__Set tasks__:
a – In the Section 338(h)(10) guide, what is named as the election's primary advantage?
b – Pick up the Section 338(h)(10) guide after its final sentence and keep writing it.

__Text provided__:
● ● ● ● ● ● ●
Section 338(h)(10) Election: An In-Depth Guide for M&A Tax Planning
- Evan Howard
- May 12
- 7 min read

A Section 338(h)(10) election is a nuanced and powerful provision within the Internal Revenue Code, designed to provide flexibility in the tax treatment of certain corporate acquisitions. Specifically, it allows a stock purchase-normally treated as such for both legal and tax purposes-to be treated as an asset purchase solely for federal income tax purposes. This election, codified at 26 U.S.C. § 338(h)(10), is particularly relevant in transactions involving S corporations or subsidiaries within consolidated groups. The election’s primary advantage is the ability for the buyer to receive a stepped-up basis in the acquired assets, which can yield significant tax savings through enhanced depreciation and amortization deductions. However, the election also carries important consequences for sellers and requires strict compliance with statutory and regulatory requirements.
● ● ● ● ● ● ●
__Material__:
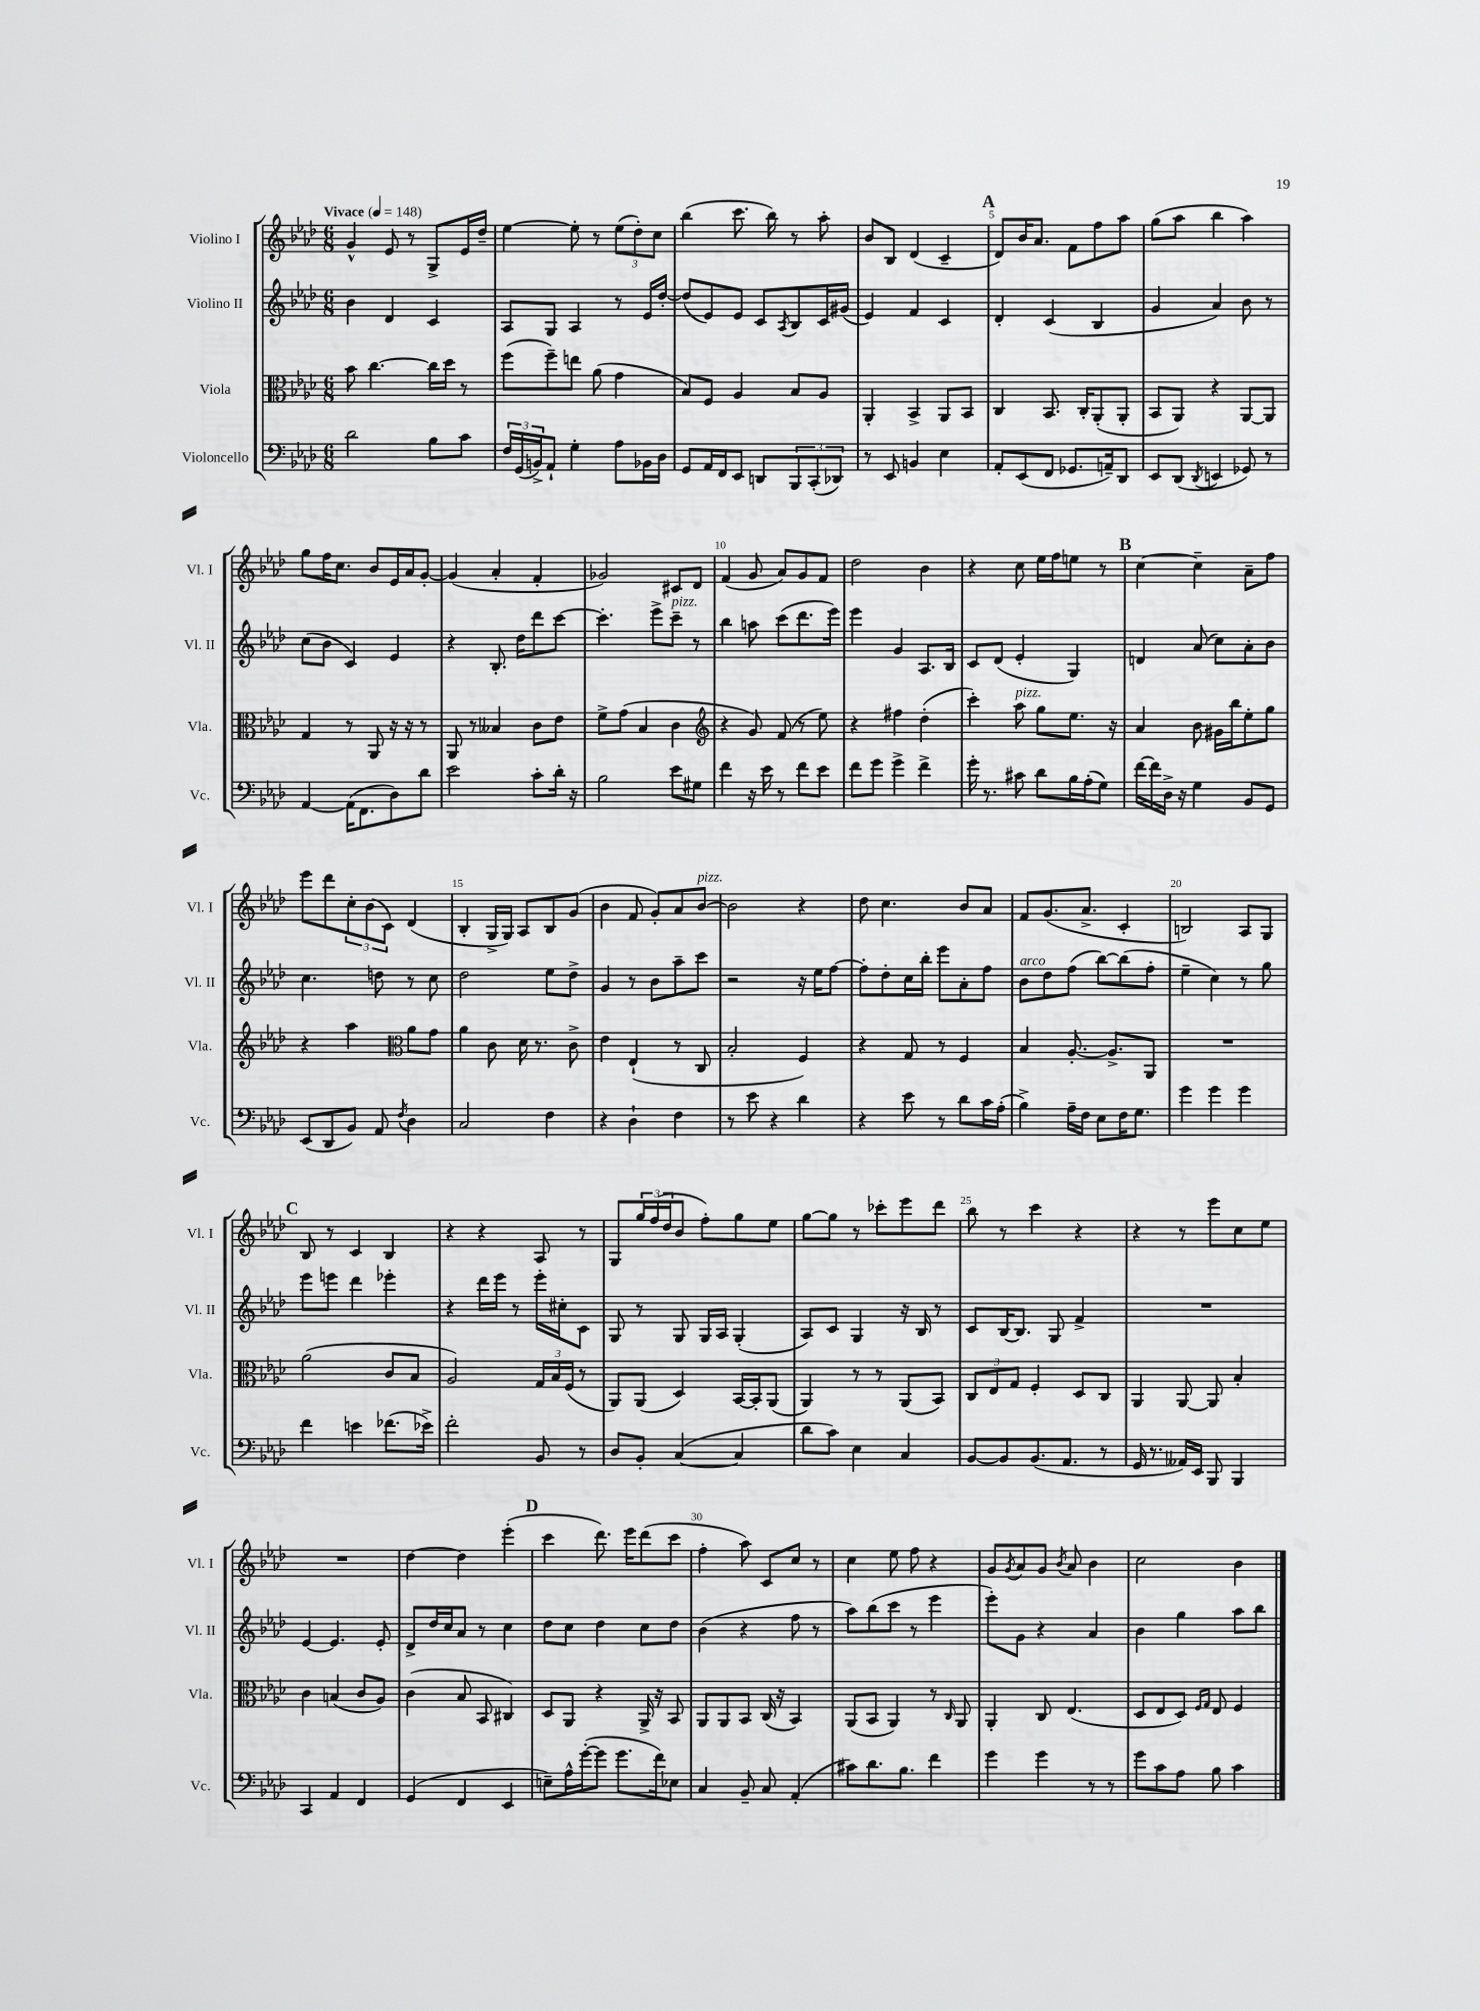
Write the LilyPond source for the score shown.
● ● ● ● ● ● ●
__Answers to the exercise__:
a – The buyer receives a stepped-up basis in the acquired assets.

b –
Legal Background and Statutory Framework
The legal foundation for the Section 338(h)(10) election is found in the Internal Revenue Code at 26 U.S.C. § 338(h)(10), with detailed procedural and substantive rules set forth in Treasury Regulation § 1.338(h)(10)-1. The election emerged as a legislative response to judicial doctrines established in cases such as Kimbell-Diamond Milling Co. v. Commissioner, 14 T.C. 74 (1950), aff’d, 187 F.2d 718 (5th Cir. 1951). In that case, the court treated a stock purchase followed by a liquidation as an asset purchase for tax purposes, allowing the buyer to receive a cost basis in the acquired assets. Congress later codified and refined these concepts in Section 338, particularly in response to the repeal of the General Utilities doctrine by the Tax Reform Act of 1986, which had previously allowed corporations to distribute appreciated property without recognizing corporate-level gain.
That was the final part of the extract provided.